Meet a NYFA Artist: John Menick

Meet a NYFA Artist: John Menick

NYFA speaks with 2008 Video Fellow John Menick.

NYFA: Hi John, Please tell us what are you working on and what’s coming up for you.

JM: There are usually several things going on at once, but the biggest thing I’m finishing up is a project I shot in Paris last fall called, “Paris Syndrome.” It’s a video about Japanese travelers in France. I read an article in The Guardian a few years ago about how Japanese travelers allegedly have a great amount of difficulty when travelling in France. There are all kinds of mental health problems, from depression, to paranoia, nervous breakdowns etc. A Japanese psychiatrist living in Paris called it “Paris Syndrome.” I found the article fascinating, but the whole thing seemed little hard to believe. So I was able to go to Paris this year and interview some French and Japanese psychiatrists about it. I’ve got all this footage and I’m currently trying make sense of it all.

NYFA: What is your biggest influence or inspiration right now?

JM: I get hung up on weird things, which makes answering questions like this really hard. I just wrote something about a book the RAND corporation published in 1955 called, A Million Random Digits with 100000 Normal Deviates. It’s just that: a 600-page book of random numbers. It’s as thick as the Brooklyn Yellow Pages. It’s like a work of conceptual art, only stranger. Something like that can keep me going for weeks.

NYFA: Do you collect anything?

JM: I collect books. Nothing special – not like rare books or anything. Paperbacks, science fiction, art book, computer books, whatever. I buy them compulsively. It’s a little bit of problem, actually. I also assemble things for my work. I’ve been collecting factoids for a project called Hearsay. One I just wrote down is, “New York is the most diverse city in the world.” Everyone in New York says that, but then someone in London told me, “London is the most diverse city in the world.” So both go in the collection. In the end they’re all presented in a video slideshow. No debate. I believe anything.

NYFA: How do you start on a project?

JM: It’s really hard to say.

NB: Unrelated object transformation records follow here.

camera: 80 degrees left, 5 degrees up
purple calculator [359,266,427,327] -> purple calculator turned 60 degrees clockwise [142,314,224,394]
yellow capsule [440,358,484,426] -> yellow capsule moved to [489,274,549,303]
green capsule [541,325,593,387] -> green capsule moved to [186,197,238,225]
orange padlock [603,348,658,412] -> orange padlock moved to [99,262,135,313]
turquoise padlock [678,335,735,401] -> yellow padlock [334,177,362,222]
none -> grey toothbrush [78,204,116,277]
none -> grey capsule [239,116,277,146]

I find the best projects aren’t premeditated. If I just start working on something, I know it’s going to turn out well. If I’m forcing myself to start something, it’s a bad sign. Actually, finishing things is the hard part. I think Sam Shepard said something like, “Beginnings are easy. Endings are impossible.” Maybe he didn’t say that, but I like it anyway.

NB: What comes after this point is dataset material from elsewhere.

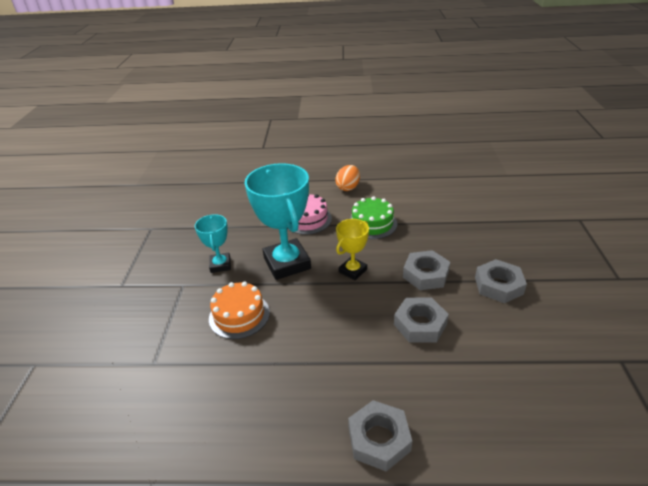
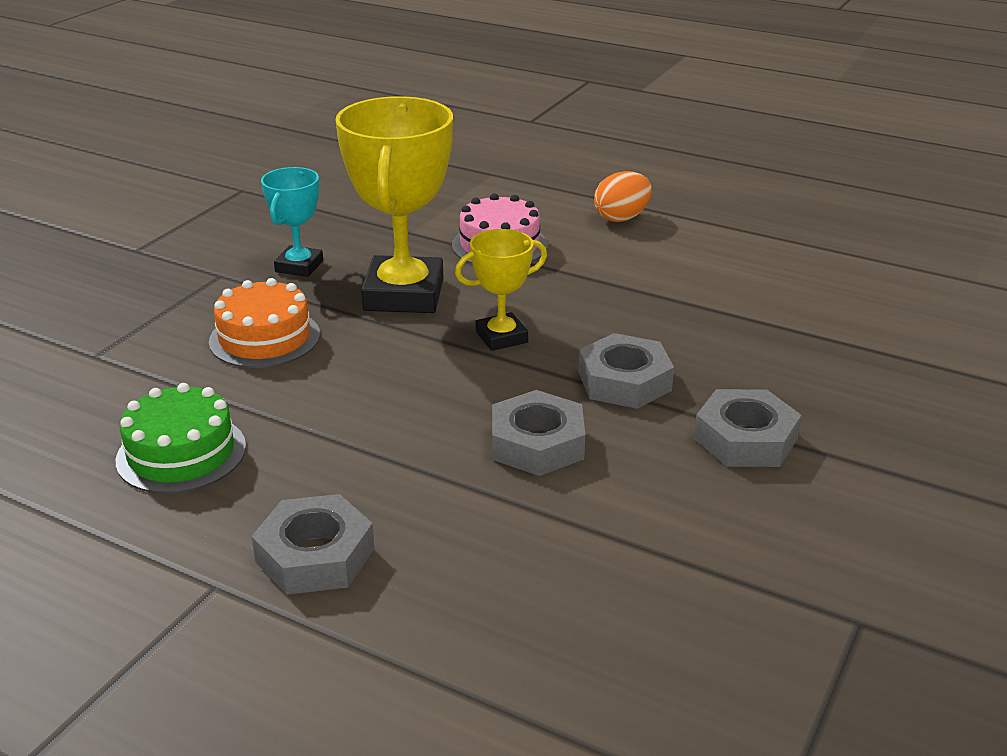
camera: 25 degrees right, 5 degrees down
turquoise trophy [245,163,311,280] -> yellow trophy [335,96,453,313]
green cake [349,196,397,239] -> green cake moved to [116,383,246,494]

NYFA: What is an indulgence for you?

JM: Other than interviews? Late-night champagne and oysters in Paris with friends.

NYFA: What is one technology that you’d like to see developed?

JM: A cheap electric car.

NYFA: Is there anything that you’d like to see addressed more adequately by artists’ service and funding organizations? If so, how might this issue be addressed?

JM: Healthcare. It’s way beyond the scope of artists’ organization, though. It’s a national crisis. Healthcare shouldn’t be “affordable.” It should be free.

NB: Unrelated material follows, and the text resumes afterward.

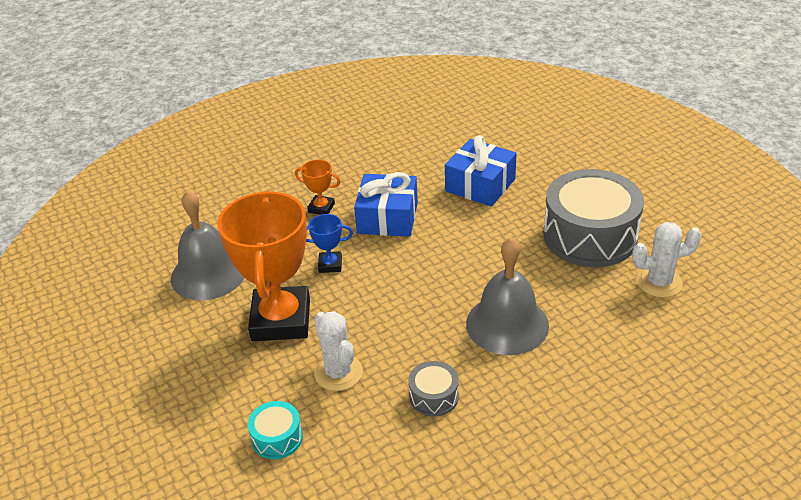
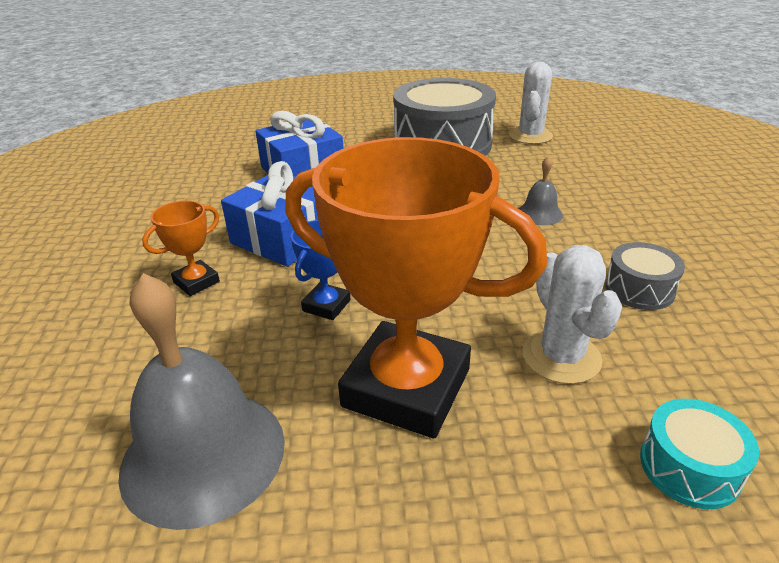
camera: 65 degrees left, 5 degrees down
white cactus [314,311,363,391] -> white cactus turned 75 degrees clockwise [522,245,622,384]
grey bell [466,238,549,355] -> grey bell [519,156,563,225], size x0.46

NYFA: What role has the Fellowship played in your life?

JM: It helped me live for a few months as I transitioned back to New York after spending the summer and fall shooting my project abroad. Without it I would have been lost.

NYFA: What is your workspace like?

JM: A large desk, small MacBook, too many hard drives, chairs. The books are all over the place: a study of the Tunguska incident, a biography of Charles Ponzi, a couple books on the history of tourism, a collection John Cage writings, a Robert Smithson catalog. Occasionally there’s a drawing on a table or wall or the floor. To my left there is a wall of clippings: a group of stills from Warner Brothers cartoons, an image of Antonioni talking to his actors while shooting Zabriskie Point, a bunch of cryptic scribblings that say things like “stage fright” and “inconsistency.” I put the scribblings up there when I get an idea, and then I instantly forget what I originally meant. It took me a while to realize the forgetting part was probably the point.

John Menick makes digital films, exhibitions, short stories, and the occasional essay on contemporary art. After graduating from the Cooper Union in the late 90s, he moved to Brooklyn, New York, where he currently lives and works. His work has been exhibited at the P.S.1 Center for Contemporary Art, New York; La Maison Rouge, Paris; Palais de Tokyo, Paris; CCA Wattis, San Francisco; Midway Contemporary Art, Minneapolis; Artists Space, New York; The Centre for Contemporary Arts, Glasgow, among other venues. John has contributed to several artist-run groups, including Nomads & Residents, 16 Beaver Group, and The Thing. He has previously taught art at the Cooper Union and SUNY Purchase, and lectures regularly about art and film.